We will start with example and applications of this field and give a general framework for decision making models under uncertainty. Then we will discuss 4 different scenarios – with different state dynamics and known or unknown models.

Later, we will focus on 2 scenarios of these 4, the stochastic optimization, which assumes fixed state and known model, and multi-arm bandit, which assumes fixed state but unknown model. The other scenarios will be covered in coming lectures.

Sequential Decision-making Problems (Under Uncertainty)

Decion-making versus Supervised Learning

For easier understanding of our problem, we first make a comparison between decision making and supervised learning. In supervised learning, we work with a set of features and a target and learn a function mapping from the features to the target. The decision making problem actually builds upon that. In this setting, we not only want the prediction of the target to be correct, but want to learn about the environment as well, so that we can make decisions and interact with the environment.

As shown in the diagram in Figure \ref{diagram}, we do learn a model about uncertainty and that helps us to decide what to do, upon that, we can make a decision, interact with the environment and observe new data, and continue the iteration again. Eventually, we will end up with a sequence of decisions.

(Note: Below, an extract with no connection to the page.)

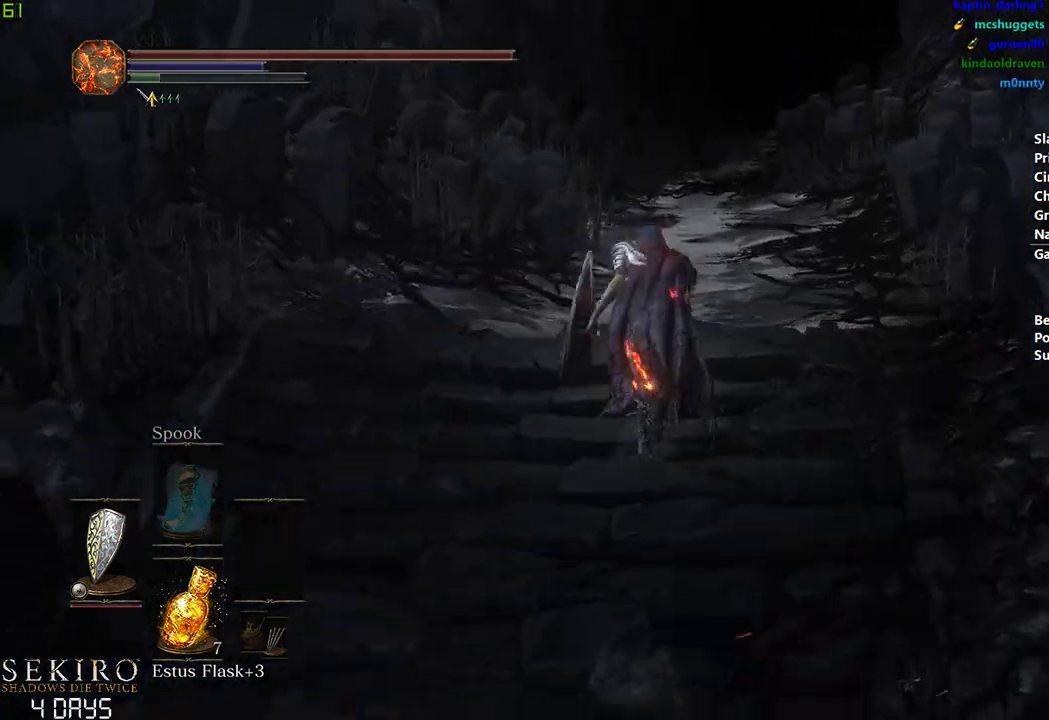
{"buttons": ["B"], "left_stick": "center", "right_stick": "center", "events": []}
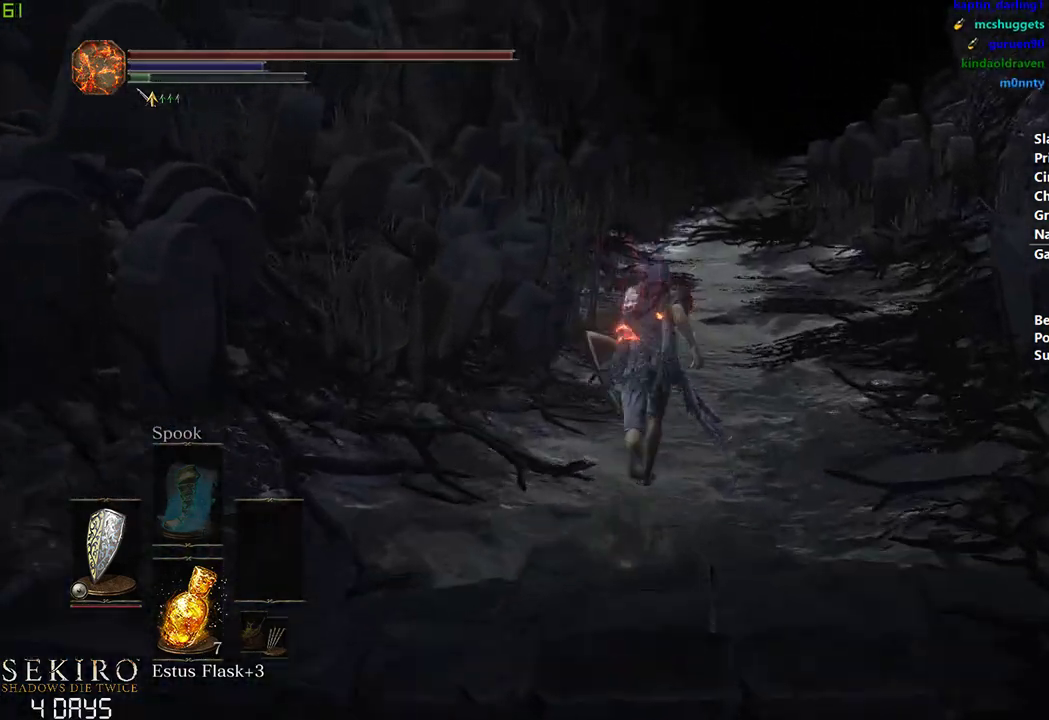
{"buttons": [], "left_stick": "center", "right_stick": "center", "events": [[333, "B", "up"]]}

Sub-categories of Decision Making

  • The four big types of sequential decision-making problems
    • Bandits
    • MDP
    • RL
    • Stochastic optimization

and their connections and differences. The “under uncertainty” modifier is really what makes these problems interesting and practical.

Stochastic optimization

(Known model, fixed state)

Suppose we are a retail store manager and we need to decide what to put on the shelf for an entire winter season. Let’s assume people’s demands and preferences are approximately unchanged every year, so that the model is known if we look at the historic data. Also, people’s demand is not affected by what we put on the shelf, so there’s no impact of the actions on the state. What we want is to decide what to stock in the market and the reward is how much money we make. As a summary,

  • State: customer demand
  • Action: how much inventory to stock subject to various constraints
  • Transition Kernel: no transition
  • Reward: revenue

This scenario is called stochastic optimization.

Bandits

(Unknown model, fixed state)

Suppose we are designing an online e-portal where we need to decide what contents should be shown to a new customer on the website. Depending on the customer’s preference and what we show to him, the customer may or may not continue to engage with our website and we want the customer to engage. We can assume all the customers are from some unknown population, which is the state of the decision making problem. The population will not be affected by the actions we take, thus there’s no transition between states. The reward is positive if people continue to engage, and negative vice versa.

As a summary,

  • State: customer population
  • Action: which of the N pages to show to the arriving customer
  • Transition Kernel: no transition
  • Reward: conversion if right page, loss of opportunity if wrong page

This scenario is called multi-arm bandit.

MDP

(Known model, dynamical state)

Let’s suppose we are designing an automatic chess player, but only to beat a specific player. This player is well known by us and can predict what he will do in any situations, which corresponds to the known transition kernel in our decision making problem. The board position, which is the state, constantly changes, and the actions is to decide is to play a move of the chess given a state. The reward will be positive if we win and negative if we loss.

As a summary,

  • State: board position
  • Action: which of the feasible moves to play
  • Transition Kernel: change in board position due to play of opponent, which is \textbf{known}
  • Reward: win ($+l$) or loss ($-l$)

This scenario is called Markov Decision Process, or MDP.

RL

(Unknown model, dynamical state)

Suppose we are doing the same thing as the previous chess playing scenario and the only different thing is that we are now playing with a completely unknown player. Everything is as before, except that we do not know the transition kernel, i.e., we don’t know what the player is going to do given the board position, and thus we need to learn as we play.

As a summary,

  • State: board position
  • Action: which of the feasible moves to play
  • Transition Kernel: change in board position due to play of opponent, which is \textbf{unknown}
  • Reward: win ($+l$) or loss ($-l$)

This scenario is known as reinforcement learning.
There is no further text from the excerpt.